Open matthiasbock opened 6 years ago
Might be a CANtact problem: Frame reception can become non-functional during the flash write.
A vector CAN adapter on the same bus received frames with ID 0x081 (bootloader response datagrams), which were not received by the bootloader client which used the CANtact. This means, datagram transmission continues to work while frame reception on the CANtact becomes disabled.
Commit b918b949b43862ffe3222df910c634ba85ccea2b introduces a couple of enhancements, which hopefully solve this issue or at least make it happen with lower incidence.
Since commit 1c45329142ba459a81f4169ad257587b3eb184e2 target flash area not erased properly errors are fatal, see also issue #10. Even with commit 0238a718704229933317e30673bccd5dfe052687 they still occur sometimes, but now cause the flash procedure to abort immediately, since such procedures are known to always fail checksum verification.
TODO: After erasing flash memory the bootloader should verify, that no data is left in the erased area.
The problem persists with flash erase verification.
Client exit upon fatal error was disabled. Output of datagram error messages was disabled.
bootloader_flash -i can0 1 -c "Test" -f test.elf
Flashing firmware, size: 78380 bytes
Erasing pages...
100% (78380 of 78380) |############################################################################################################################| Elapsed Time: 0:00:03 Time: 0:00:03
Writing pages...
65% (51200 of 78380) |################################################################################# | Elapsed Time: 0:00:25 ETA: 0:00:13
ERROR:root:Board 1 reports error 24 (target flash area not erased properly)
CRITICAL:root:The following board failed to write flash pages: 1
100% (78380 of 78380) |############################################################################################################################| Elapsed Time: 0:00:35 Time: 0:00:35
WARNING:root:Errors occured, the flash procedure might have failed on some destinations.
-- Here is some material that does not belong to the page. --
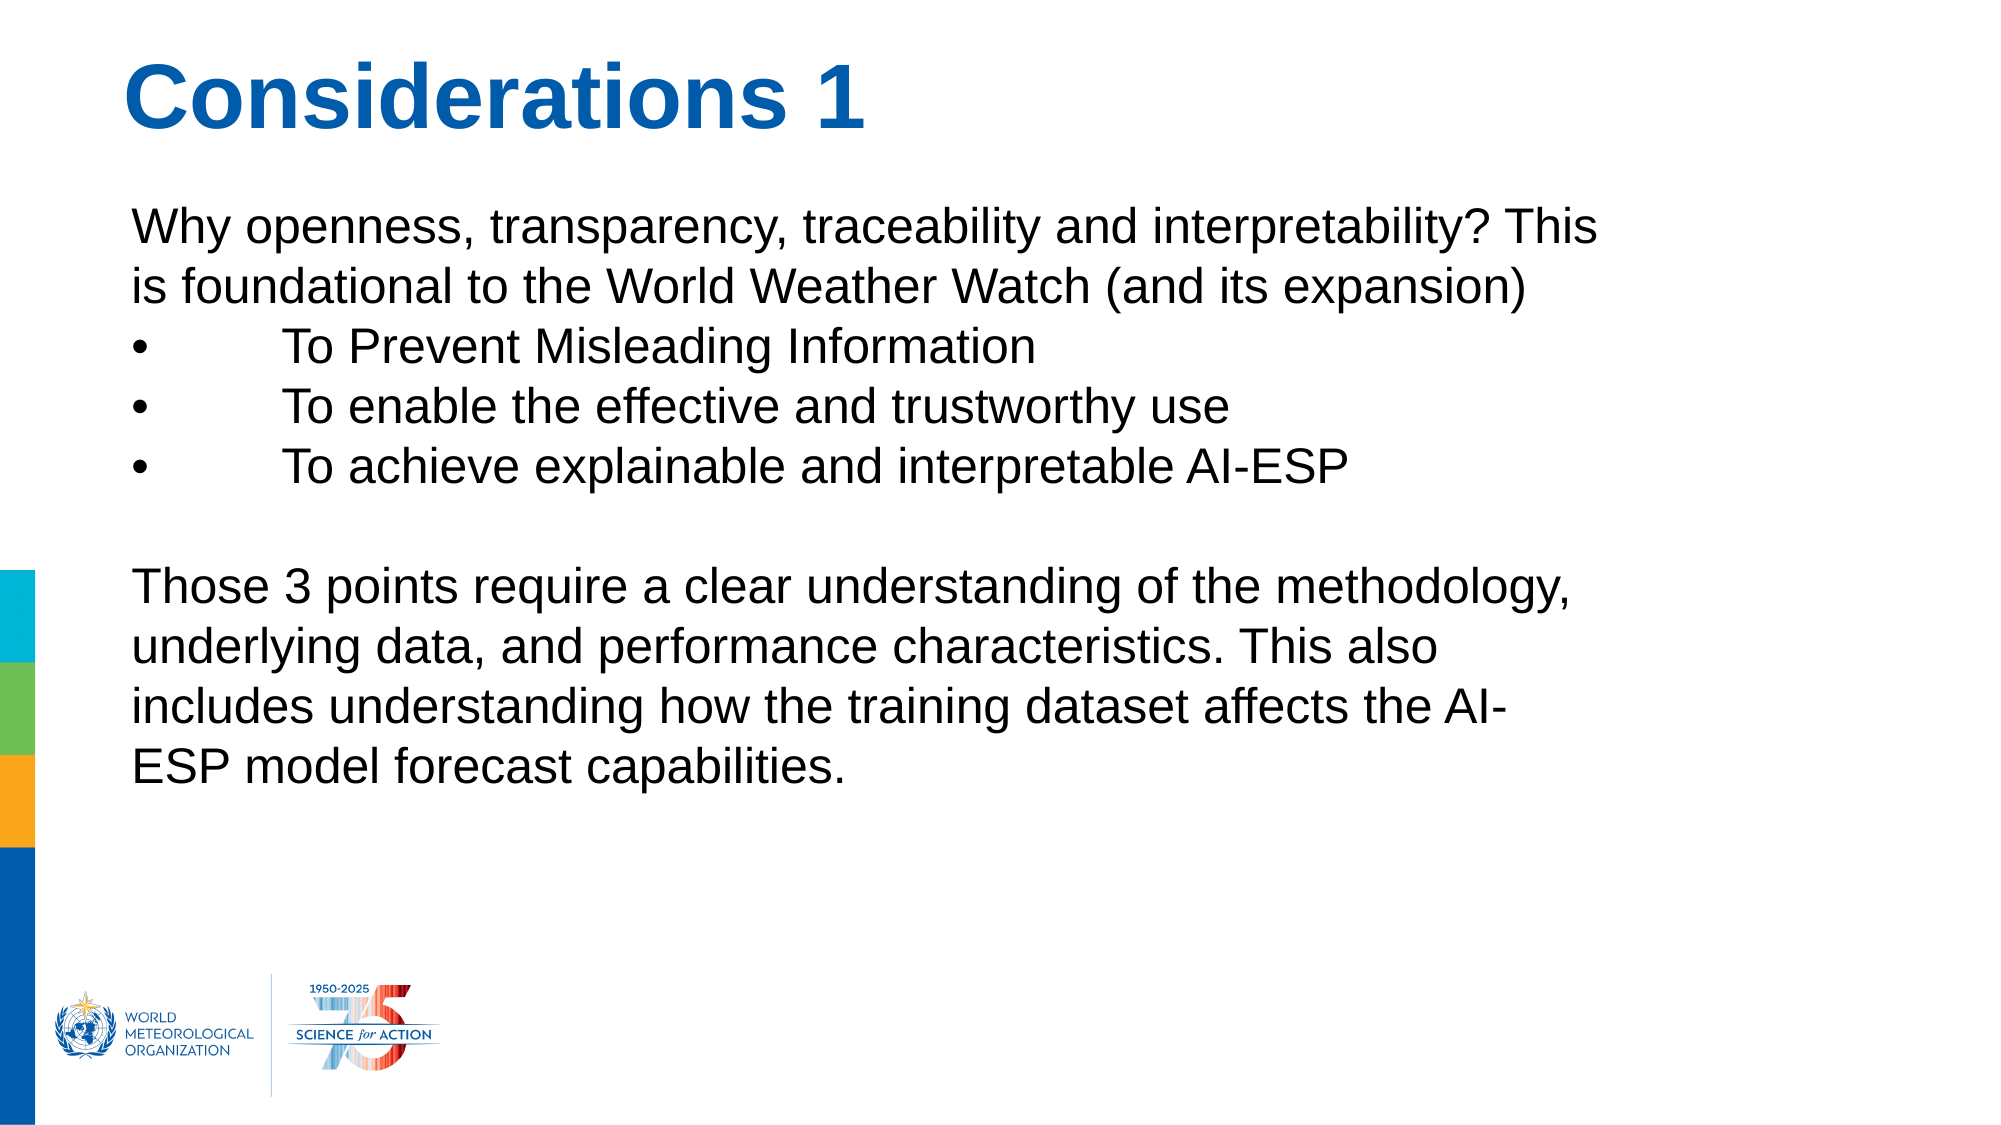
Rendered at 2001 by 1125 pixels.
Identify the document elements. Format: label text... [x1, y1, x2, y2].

Updating bootloader configuration page...
Updated.
Verifying firmware...
Expecting checksum: 0xc2f301b0
Node 1 reports checksum: 0xec8da51
Verification failed for nodes 1
The Python client packaged from commit 75df0c67a0e76f2980b65950be89b451310db09e shows erroneous behaviour when attempting to flash a node on a CAN bus where other nodes are communicating a lot (about one third-party frame every 50ms).
The occurence of datagram errors is probably understandable when there is a lot of chatter on the bus. But the occurence of the target flash area not erased properly error is surprising, since the flash erase phase doesn't seem to be subject to transmission errors. They are in general unlikely because the corresponding erase command datagrams are rather small. Here they apparently also have all been acknowledged by a 'success' response.
The most likely explanations for this problem are:
The datagram errors might have to be tackled as well though.